Work to complete: Every record below must come back exactly as given.

____ Material shown

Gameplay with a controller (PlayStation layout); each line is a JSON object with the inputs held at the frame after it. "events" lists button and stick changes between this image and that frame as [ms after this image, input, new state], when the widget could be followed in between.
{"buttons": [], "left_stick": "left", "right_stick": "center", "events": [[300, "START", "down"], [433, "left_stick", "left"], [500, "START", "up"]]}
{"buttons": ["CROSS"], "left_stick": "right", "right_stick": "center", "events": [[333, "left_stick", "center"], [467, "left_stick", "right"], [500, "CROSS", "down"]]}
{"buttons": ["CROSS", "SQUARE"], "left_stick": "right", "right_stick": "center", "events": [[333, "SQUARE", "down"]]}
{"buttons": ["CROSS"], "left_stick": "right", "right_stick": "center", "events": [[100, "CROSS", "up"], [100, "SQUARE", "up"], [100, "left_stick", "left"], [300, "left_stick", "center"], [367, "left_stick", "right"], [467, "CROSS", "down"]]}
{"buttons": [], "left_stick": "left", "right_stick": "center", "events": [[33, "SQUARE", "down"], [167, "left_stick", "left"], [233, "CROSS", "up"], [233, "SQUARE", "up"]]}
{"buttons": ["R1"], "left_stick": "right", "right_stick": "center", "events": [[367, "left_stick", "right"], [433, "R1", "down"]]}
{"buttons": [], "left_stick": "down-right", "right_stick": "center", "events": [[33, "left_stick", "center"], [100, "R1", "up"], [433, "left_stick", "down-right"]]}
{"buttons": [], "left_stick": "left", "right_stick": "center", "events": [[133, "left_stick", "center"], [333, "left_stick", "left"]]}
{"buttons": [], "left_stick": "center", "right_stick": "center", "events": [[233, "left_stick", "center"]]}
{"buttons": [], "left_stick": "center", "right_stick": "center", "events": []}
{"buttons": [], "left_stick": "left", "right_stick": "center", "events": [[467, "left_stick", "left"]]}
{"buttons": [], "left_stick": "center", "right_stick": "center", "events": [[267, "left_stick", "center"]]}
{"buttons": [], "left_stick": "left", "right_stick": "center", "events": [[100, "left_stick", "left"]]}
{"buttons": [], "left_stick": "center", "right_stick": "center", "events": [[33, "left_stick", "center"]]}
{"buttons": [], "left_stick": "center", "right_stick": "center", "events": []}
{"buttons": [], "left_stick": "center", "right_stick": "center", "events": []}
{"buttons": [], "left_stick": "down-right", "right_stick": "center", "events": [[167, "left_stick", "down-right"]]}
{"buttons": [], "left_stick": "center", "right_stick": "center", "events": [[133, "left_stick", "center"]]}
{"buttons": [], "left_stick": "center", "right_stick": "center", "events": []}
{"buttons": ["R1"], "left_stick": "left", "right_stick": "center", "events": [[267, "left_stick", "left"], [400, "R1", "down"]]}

________

Output:
Gameplay with a controller (PlayStation layout); each line is a JSON object with the inputs held at the frame after it. "events" lists button and stick changes between this image and that frame as [ms after this image, input, new state], when the widget could be followed in between.
{"buttons": [], "left_stick": "left", "right_stick": "center", "events": [[300, "START", "down"], [433, "left_stick", "left"], [500, "START", "up"]]}
{"buttons": ["CROSS"], "left_stick": "right", "right_stick": "center", "events": [[333, "left_stick", "center"], [467, "left_stick", "right"], [500, "CROSS", "down"]]}
{"buttons": ["CROSS", "SQUARE"], "left_stick": "right", "right_stick": "center", "events": [[333, "SQUARE", "down"]]}
{"buttons": ["CROSS"], "left_stick": "right", "right_stick": "center", "events": [[100, "CROSS", "up"], [100, "SQUARE", "up"], [100, "left_stick", "left"], [300, "left_stick", "center"], [367, "left_stick", "right"], [467, "CROSS", "down"]]}
{"buttons": [], "left_stick": "left", "right_stick": "center", "events": [[33, "SQUARE", "down"], [167, "left_stick", "left"], [233, "CROSS", "up"], [233, "SQUARE", "up"]]}
{"buttons": ["R1"], "left_stick": "right", "right_stick": "center", "events": [[367, "left_stick", "right"], [433, "R1", "down"]]}
{"buttons": [], "left_stick": "down-right", "right_stick": "center", "events": [[33, "left_stick", "center"], [100, "R1", "up"], [433, "left_stick", "down-right"]]}
{"buttons": [], "left_stick": "left", "right_stick": "center", "events": [[133, "left_stick", "center"], [333, "left_stick", "left"]]}
{"buttons": [], "left_stick": "center", "right_stick": "center", "events": [[233, "left_stick", "center"]]}
{"buttons": [], "left_stick": "center", "right_stick": "center", "events": []}
{"buttons": [], "left_stick": "left", "right_stick": "center", "events": [[467, "left_stick", "left"]]}
{"buttons": [], "left_stick": "center", "right_stick": "center", "events": [[267, "left_stick", "center"]]}
{"buttons": [], "left_stick": "left", "right_stick": "center", "events": [[100, "left_stick", "left"]]}
{"buttons": [], "left_stick": "center", "right_stick": "center", "events": [[33, "left_stick", "center"]]}
{"buttons": [], "left_stick": "center", "right_stick": "center", "events": []}
{"buttons": [], "left_stick": "center", "right_stick": "center", "events": []}
{"buttons": [], "left_stick": "down-right", "right_stick": "center", "events": [[167, "left_stick", "down-right"]]}
{"buttons": [], "left_stick": "center", "right_stick": "center", "events": [[133, "left_stick", "center"]]}
{"buttons": [], "left_stick": "center", "right_stick": "center", "events": []}
{"buttons": ["R1"], "left_stick": "left", "right_stick": "center", "events": [[267, "left_stick", "left"], [400, "R1", "down"]]}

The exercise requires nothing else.